**WORK TO COMPLETE**
An unchanged copy of every record below, without pictures, is the goal.

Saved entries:

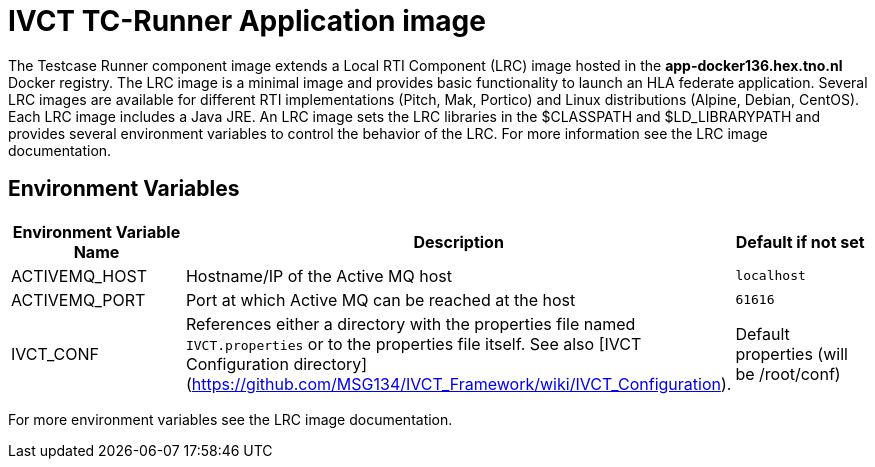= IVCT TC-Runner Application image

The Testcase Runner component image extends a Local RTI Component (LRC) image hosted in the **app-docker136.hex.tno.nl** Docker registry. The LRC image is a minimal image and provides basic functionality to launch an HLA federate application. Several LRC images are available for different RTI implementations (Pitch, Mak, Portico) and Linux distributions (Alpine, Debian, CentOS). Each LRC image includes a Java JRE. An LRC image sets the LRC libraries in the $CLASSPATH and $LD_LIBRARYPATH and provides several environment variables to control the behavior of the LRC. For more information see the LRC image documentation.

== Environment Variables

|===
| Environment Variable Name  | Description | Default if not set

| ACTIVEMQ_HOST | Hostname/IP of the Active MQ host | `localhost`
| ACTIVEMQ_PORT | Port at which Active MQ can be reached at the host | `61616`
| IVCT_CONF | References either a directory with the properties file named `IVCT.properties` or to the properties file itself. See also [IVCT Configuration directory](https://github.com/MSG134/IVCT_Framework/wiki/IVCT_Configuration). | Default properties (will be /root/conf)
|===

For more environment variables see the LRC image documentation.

**TASK SOLUTION**
= IVCT TC-Runner Application image

The Testcase Runner component image extends a Local RTI Component (LRC) image hosted in the **app-docker136.hex.tno.nl** Docker registry. The LRC image is a minimal image and provides basic functionality to launch an HLA federate application. Several LRC images are available for different RTI implementations (Pitch, Mak, Portico) and Linux distributions (Alpine, Debian, CentOS). Each LRC image includes a Java JRE. An LRC image sets the LRC libraries in the $CLASSPATH and $LD_LIBRARYPATH and provides several environment variables to control the behavior of the LRC. For more information see the LRC image documentation.

== Environment Variables

|===
| Environment Variable Name  | Description | Default if not set

| ACTIVEMQ_HOST | Hostname/IP of the Active MQ host | `localhost`
| ACTIVEMQ_PORT | Port at which Active MQ can be reached at the host | `61616`
| IVCT_CONF | References either a directory with the properties file named `IVCT.properties` or to the properties file itself. See also [IVCT Configuration directory](https://github.com/MSG134/IVCT_Framework/wiki/IVCT_Configuration). | Default properties (will be /root/conf)
|===

For more environment variables see the LRC image documentation.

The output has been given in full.